The Report makes another, rather telling, statement:“Detentions on admission to hospital increased in both independent and NHS services during 2012/13. For NHS hospitals there was an increase of 3 per cent since 2011/12 but for independent hospitals the increase was much larger at 13 per cent, although the numbers involved were smaller. A large proportion of this increase was attributable to a 31 per cent (313) increase in uses of Section 2 in independent hospitals.”
This is a continuing trend. The Report for 2011-12 noted: “Total detentions in independent sector hospitals increased by 21 per cent; a large proportion of this increase was attributable to a 45 per cent increase in uses of Section 2.”
Last year, I said that “over the last year it has become not unusual in my fairly rural area to have to travel 50 miles or more to admit a patient to hospital. There have been times when there have been no psychiatric beds at all in the entire region. When this happens, the only alternative is to use an independent hospital, at huge expense, of course. This has in any case tended to be the default for young people under the age of 18, and also for people with eating disorders, for whom there are no specialist Trust beds in the region at all.”

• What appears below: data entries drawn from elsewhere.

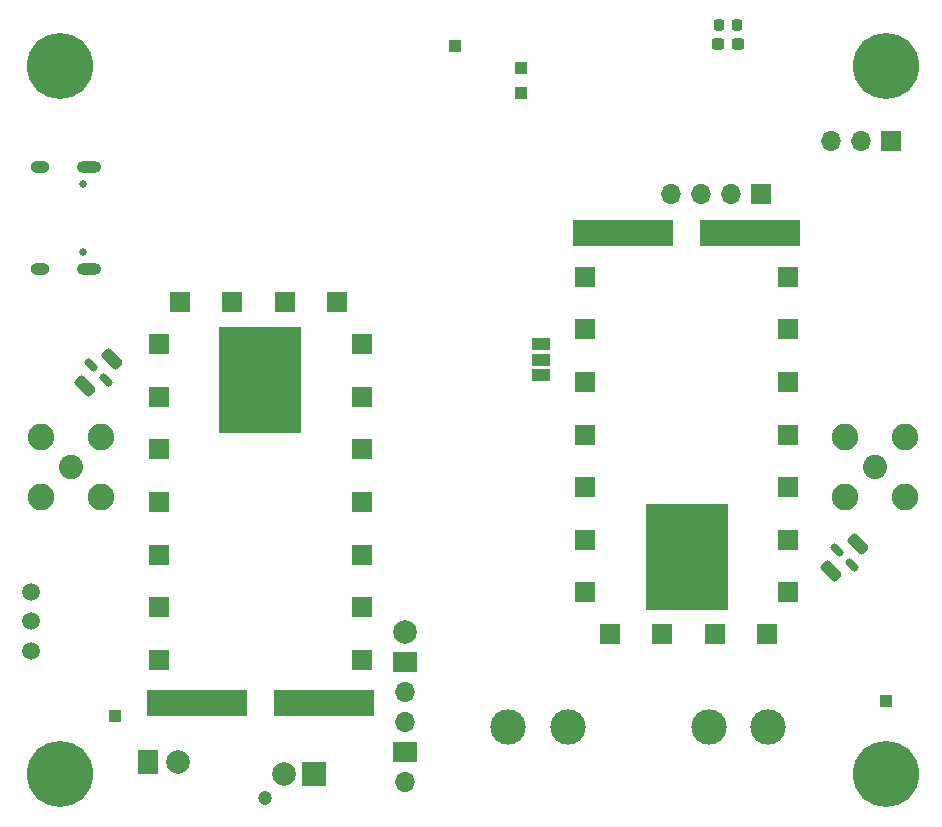
<source format=gbr>
%TF.GenerationSoftware,KiCad,Pcbnew,(6.0.9)*%
%TF.CreationDate,2023-04-05T21:44:48+03:00*%
%TF.ProjectId,cross_band_handy_walkie_talkie_ES8388,63726f73-735f-4626-916e-645f68616e64,rev?*%
%TF.SameCoordinates,Original*%
%TF.FileFunction,Soldermask,Bot*%
%TF.FilePolarity,Negative*%
%FSLAX46Y46*%
G04 Gerber Fmt 4.6, Leading zero omitted, Abs format (unit mm)*
G04 Created by KiCad (PCBNEW (6.0.9)) date 2023-04-05 21:44:48*
%MOMM*%
%LPD*%
G01*
G04 APERTURE LIST*
G04 Aperture macros list*
%AMRoundRect*
0 Rectangle with rounded corners*
0 $1 Rounding radius*
0 $2 $3 $4 $5 $6 $7 $8 $9 X,Y pos of 4 corners*
0 Add a 4 corners polygon primitive as box body*
4,1,4,$2,$3,$4,$5,$6,$7,$8,$9,$2,$3,0*
0 Add four circle primitives for the rounded corners*
1,1,$1+$1,$2,$3*
1,1,$1+$1,$4,$5*
1,1,$1+$1,$6,$7*
1,1,$1+$1,$8,$9*
0 Add four rect primitives between the rounded corners*
20,1,$1+$1,$2,$3,$4,$5,0*
20,1,$1+$1,$4,$5,$6,$7,0*
20,1,$1+$1,$6,$7,$8,$9,0*
20,1,$1+$1,$8,$9,$2,$3,0*%
G04 Aperture macros list end*
%ADD10C,0.650000*%
%ADD11O,1.600000X1.000000*%
%ADD12O,2.100000X1.000000*%
%ADD13C,2.000000*%
%ADD14R,2.000000X1.700000*%
%ADD15O,1.700000X1.700000*%
%ADD16C,3.000000*%
%ADD17C,5.600000*%
%ADD18C,3.600000*%
%ADD19R,1.700000X1.700000*%
%ADD20C,1.500000*%
%ADD21C,1.200000*%
%ADD22R,2.000000X2.000000*%
%ADD23C,2.050000*%
%ADD24C,2.250000*%
%ADD25R,1.700000X2.000000*%
%ADD26R,1.800000X1.800000*%
%ADD27R,8.500000X2.200000*%
%ADD28R,7.000000X9.000000*%
%ADD29RoundRect,0.225000X-0.225000X-0.250000X0.225000X-0.250000X0.225000X0.250000X-0.225000X0.250000X0*%
%ADD30RoundRect,0.249600X-0.268701X0.651104X-0.651104X0.268701X0.268701X-0.651104X0.651104X-0.268701X0*%
%ADD31RoundRect,0.152500X-0.224506X0.440174X-0.440174X0.224506X0.224506X-0.440174X0.440174X-0.224506X0*%
%ADD32C,0.610000*%
%ADD33R,1.000000X1.000000*%
%ADD34RoundRect,0.237500X0.300000X0.237500X-0.300000X0.237500X-0.300000X-0.237500X0.300000X-0.237500X0*%
%ADD35R,1.500000X1.000000*%
%ADD36RoundRect,0.249600X0.268701X-0.651104X0.651104X-0.268701X-0.268701X0.651104X-0.651104X0.268701X0*%
%ADD37RoundRect,0.152500X0.224506X-0.440174X0.440174X-0.224506X-0.224506X0.440174X-0.440174X0.224506X0*%
G04 APERTURE END LIST*
D10*
%TO.C,J1*%
X56960000Y-70820000D03*
X56960000Y-65040000D03*
D11*
X53310000Y-63610000D03*
X53310000Y-72250000D03*
D12*
X57490000Y-63610000D03*
X57490000Y-72250000D03*
%TD*%
D13*
%TO.C,J4*%
X84250000Y-103000000D03*
D14*
X84250000Y-105540000D03*
D15*
X84250000Y-108080000D03*
X84250000Y-110620000D03*
D14*
X84250000Y-113160000D03*
D15*
X84250000Y-115700000D03*
%TD*%
D16*
%TO.C,J5*%
X110000000Y-111000000D03*
X115000000Y-111000000D03*
%TD*%
D17*
%TO.C,H3*%
X125000000Y-115000000D03*
D18*
X125000000Y-115000000D03*
%TD*%
D17*
%TO.C,H4*%
X55000000Y-115000000D03*
D18*
X55000000Y-115000000D03*
%TD*%
D19*
%TO.C,J9*%
X114420000Y-65910000D03*
D15*
X111880000Y-65910000D03*
X109340000Y-65910000D03*
X106800000Y-65910000D03*
%TD*%
D20*
%TO.C,SW3*%
X52600000Y-99550000D03*
X52600000Y-102050000D03*
X52600000Y-104550000D03*
%TD*%
D21*
%TO.C,BT2*%
X72400000Y-117000000D03*
D13*
X74000000Y-115000000D03*
D22*
X76500000Y-115000000D03*
%TD*%
D18*
%TO.C,H2*%
X125000000Y-55000000D03*
D17*
X125000000Y-55000000D03*
%TD*%
D19*
%TO.C,J10*%
X125375000Y-61350000D03*
D15*
X122835000Y-61350000D03*
X120295000Y-61350000D03*
%TD*%
D23*
%TO.C,J7*%
X124000000Y-89000000D03*
D24*
X121460000Y-86460000D03*
X126540000Y-86460000D03*
X121460000Y-91540000D03*
X126540000Y-91540000D03*
%TD*%
D23*
%TO.C,J8*%
X56000000Y-89000000D03*
D24*
X58540000Y-91540000D03*
X53460000Y-91540000D03*
X58540000Y-86460000D03*
X53460000Y-86460000D03*
%TD*%
D16*
%TO.C,J3*%
X93000000Y-111000000D03*
X98000000Y-111000000D03*
%TD*%
D13*
%TO.C,BT1*%
X65000000Y-114000000D03*
D25*
X62460000Y-114000000D03*
%TD*%
D17*
%TO.C,H1*%
X55000000Y-55000000D03*
D18*
X55000000Y-55000000D03*
%TD*%
D26*
%TO.C,U7*%
X99480000Y-72890000D03*
X99480000Y-77340000D03*
X99480000Y-81790000D03*
X99480000Y-86240000D03*
X99480000Y-90690000D03*
X99480000Y-95140000D03*
X99480000Y-99590000D03*
X101570000Y-103140000D03*
X106020000Y-103140000D03*
D27*
X113480000Y-69190000D03*
D28*
X108080000Y-96590000D03*
D26*
X110470000Y-103140000D03*
D27*
X102680000Y-69190000D03*
D26*
X114920000Y-103140000D03*
X116680000Y-99590000D03*
X116680000Y-95140000D03*
X116680000Y-90690000D03*
X116680000Y-86240000D03*
X116680000Y-81790000D03*
X116680000Y-77340000D03*
X116680000Y-72890000D03*
%TD*%
D29*
%TO.C,C14*%
X110820000Y-51535000D03*
X112370000Y-51535000D03*
%TD*%
D30*
%TO.C,FL2*%
X59453207Y-79825109D03*
D31*
X58960000Y-81630000D03*
D32*
X59085511Y-81755511D03*
D30*
X57155109Y-82123207D03*
D31*
X57648316Y-80318316D03*
D32*
X57522805Y-80192805D03*
%TD*%
D33*
%TO.C,TP9*%
X59725000Y-110050000D03*
%TD*%
D34*
%TO.C,C8*%
X112457500Y-53135000D03*
X110732500Y-53135000D03*
%TD*%
D33*
%TO.C,TP11*%
X124950000Y-108800000D03*
%TD*%
%TO.C,TP12*%
X94100000Y-55200000D03*
%TD*%
D35*
%TO.C,JP2*%
X95717500Y-78590000D03*
X95717500Y-79890000D03*
X95717500Y-81190000D03*
%TD*%
D26*
%TO.C,U8*%
X80600000Y-105300000D03*
X80600000Y-100850000D03*
X80600000Y-96400000D03*
X80600000Y-91950000D03*
X80600000Y-87500000D03*
X80600000Y-83050000D03*
X80600000Y-78600000D03*
X78510000Y-75050000D03*
X74060000Y-75050000D03*
D27*
X77400000Y-109000000D03*
D28*
X72000000Y-81600000D03*
D26*
X69610000Y-75050000D03*
D27*
X66600000Y-109000000D03*
D26*
X65160000Y-75050000D03*
X63400000Y-78600000D03*
X63400000Y-83050000D03*
X63400000Y-87500000D03*
X63400000Y-91950000D03*
X63400000Y-96400000D03*
X63400000Y-100850000D03*
X63400000Y-105300000D03*
%TD*%
D36*
%TO.C,FL1*%
X120300951Y-97799049D03*
D32*
X120668647Y-95868647D03*
D37*
X120794158Y-95994158D03*
D36*
X122599049Y-95500951D03*
D32*
X122231353Y-97431353D03*
D37*
X122105842Y-97305842D03*
%TD*%
D33*
%TO.C,TP10*%
X88450000Y-53350000D03*
%TD*%
%TO.C,TP13*%
X94100000Y-57300000D03*
%TD*%
M02*

</source>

The continuing closures of NHS psychiatric beds nationwide is not surprisingly continuing to increase pressure on Mental Health Trusts to use private hospital beds.

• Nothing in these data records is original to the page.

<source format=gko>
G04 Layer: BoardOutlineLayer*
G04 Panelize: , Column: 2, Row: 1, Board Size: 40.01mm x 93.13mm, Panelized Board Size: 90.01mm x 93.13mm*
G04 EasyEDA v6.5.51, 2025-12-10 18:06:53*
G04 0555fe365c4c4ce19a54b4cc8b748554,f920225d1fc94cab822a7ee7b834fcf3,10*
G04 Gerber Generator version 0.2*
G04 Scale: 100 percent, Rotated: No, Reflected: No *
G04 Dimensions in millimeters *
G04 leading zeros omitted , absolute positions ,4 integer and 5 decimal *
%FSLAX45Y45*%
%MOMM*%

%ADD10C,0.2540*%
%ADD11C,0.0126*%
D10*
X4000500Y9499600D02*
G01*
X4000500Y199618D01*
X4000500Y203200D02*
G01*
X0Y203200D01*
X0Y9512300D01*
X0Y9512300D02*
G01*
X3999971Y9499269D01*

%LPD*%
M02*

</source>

I am finding it difficult to understand how the extensive and prolonged use of extremely expensive private beds does not outweigh the savings supposedly gained by the closure of NHS beds, and the reduction in the numbers of frontline clinical staff who might be able to provide alternatives to hospital admission.
Emergency detentions under Sec.4 (where it is not possible to obtain two medical recommendations) continue to reduce year on year. In 2008-9, over 727 people were detained under this section; last year the figure was less than 400, representing almost a 50% reduction overall.
And what about use of Sec.136 (police detentions for people in “a place to which the public have access”)? Well, there appears to have been a slight reduction in overall use of this power. However, outcomes have not changed: in 2012-13, 82% of the use of Sec.136 did not result in detention under Sec.2 or Sec.3.
Although there are no figures for the numbers of people detained under Sec.136 who are subsequently admitted informally, the overwhelming conclusion to be drawn from these figures is still that the police, who to be fair do not have the training in the identification of mental disorder that mental health professionals have, are still using Sec.136 inappropriately.